Livespot360’s ecosystem spans Livespot Studios, Connect, Fabricate, Experiences, and Icons—five divisions that collectively power campaigns, festivals, and shows across the continent. The company has delivered work for Amazon, Netflix, Meta, Adidas, Disney, and Microsoft, while producing large-scale cultural platforms such as Entertainment Week Africa and The Livespot X Festival. Yet for all the scale and spectacle, Deola’s core mission remains rooted in impact. “We’re building ecosystems that allow creatives to turn passion into prosperity,” she says. That philosophy came to life in Entertainment Week Africa (EWA), one of Deola’s most ambitious undertakings. Founded to address the gaps she faced as a young creative, limited access, no mentors, few collaborative spaces, EWA has evolved into a continental hub for talent development and industry dialogue.“It’s a creative marketplace where talent meets opportunity,” she says.

 

Through initiatives like Labspot and The Deal Room, EWA trains and mentors young creatives while connecting them with funding, partnerships, and networks. The platform embodies Deola’s belief that access to skills, capital, and community is the springboard of Africa’s next creative leap.

Her approach to leadership is grounded in what she calls “execution as a language.” As she puts it, “Dream big, but ground it in discipline. Creativity without systems is chaos, and systems without creativity are soulless.” This balance of vision and structure defines Livespot360’s success. The company’s projects operate on a clear creative equation—test fast, learn faster, lead with culture. “Data tells us what’s happening and creativity tells us why it matters,” Deola notes. “We use insights to shape ideas that resonate emotionally and perform commercially.”

Her ability to merge art and analytics has positioned Livespot360 as a leader in Africa’s expanding creative economy, a sector employing more than five million people and contributing over 1.5% to the continent’s GDP, according to UNESCO.

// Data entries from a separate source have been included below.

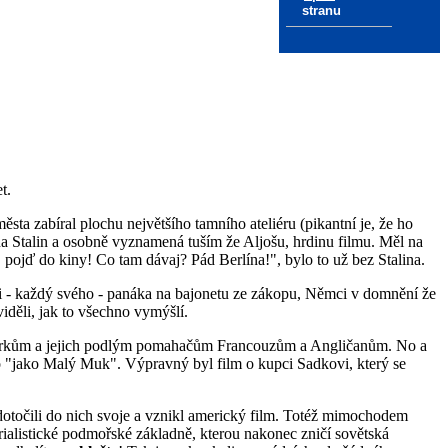
stranu
t.
ta zabíral plochu největšího tamního ateliéru (pikantní je, že ho
ína Stalin a osobně vyznamená tuším že Aljošu, hrdinu filmu. Měl na
á, pojď do kiny! Co tam dávaj? Pád Berlína!", bylo to už bez Stalina.
rčili - každý svého - panáka na bajonetu ze zákopu, Němci v domnění že
 viděli, jak to všechno vymýšlí.
i Turkům a jejich podlým pomahačům Francouzům a Angličanům. No a
lo "jako Malý Muk". Výpravný byl film o kupci Sadkovi, který se
a dotočili do nich svoje a vznikl americký film. Totéž mimochodem
rialistické podmořské základně, kterou nakonec zničí sovětská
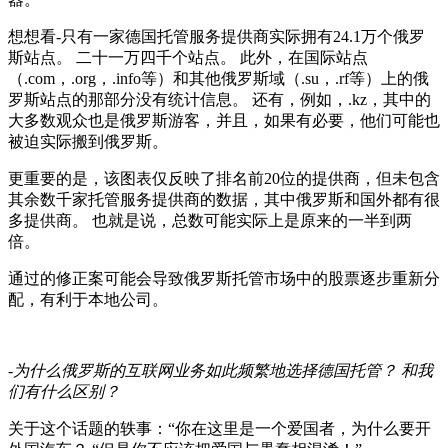
想想看-只有一家德国托管服务提供商实际拥有24.1万个俄罗
斯站点。 二十一万四千个站点。 此外，在国际站点
（.com，.org，.info等）和其他俄罗斯域（.su，.rf等）上的俄
罗斯站点的那部分没有统计信息。 还有，例如，.kz，其中的
大多数观众也是俄罗斯游客，并且，如果有必要，他们可能也
被迫实际搬到俄罗斯。
更重要的是，该图表仅反映了排名前20位的提供商，但未包含
其余数千家托管服务提供商的数据，其中俄罗斯和国外都有很
多提供商。 也就是说，总数可能实际上是原来的一半到两
倍。
通过的修正案可能会导致俄罗斯托管市场中的股票逐步重新分
配，有利于本地公司。
-为什么俄罗斯的互联网业务如此频繁地选择德国托管？
和我
们有什么区别？
关于这个话题的轶事：“你在这里是一个爱国者，为什么要开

Deola has become a voice for women in leadership across the continent’s creative sectors. Her advocacy is rooted in experience. “I’ve been in rooms where women had to work twice as hard to be half as visible,” she tells Glamour. “I don’t just want to sit at the table; I want to redesign it.”

Her leadership has helped foster what some call a “creative matriarchy”, a growing network of female producers, directors, and executives empowered through her platforms.. “If you want sustainable growth, invest in women,” she notes.

Having once turned a $2,000 loan into a multimillion-dollar business, she is living proof that ideas, when supported by systems, can scale into industries. Each business she builds, she says, begins as a response to a problem. “Creativity is only powerful when it solves something,” she notes.That mindset has made Livespot360 an incubator for Africa’s creative potential.

When discussing her legacy, Deola kept it simple. “I want to be remembered as someone who built bridges between creativity and commerce, talent and opportunity, Africa and the world.”Her advice to young creatives is pragmatic and deeply rooted in lived experience: “Master your craft as skill is the safest currency. Start small, start now. Your vision doesn’t need consensus. And build community, because collaboration compounds progress while ego taxes it.”

Deola also spoke fondly about her roots and shared about her evolution. “Nigerians are resilient and bold,” she says. “We take up space because we believe we belong there.” Growing up in a family of accountants, she found her calling early in art and design. Even then, she knew she would one day work in the creative sector, despite the absence of mentors or blueprints to follow. “I built what I wished existed,” she says.Today, she ensures others don’t face the same barriers.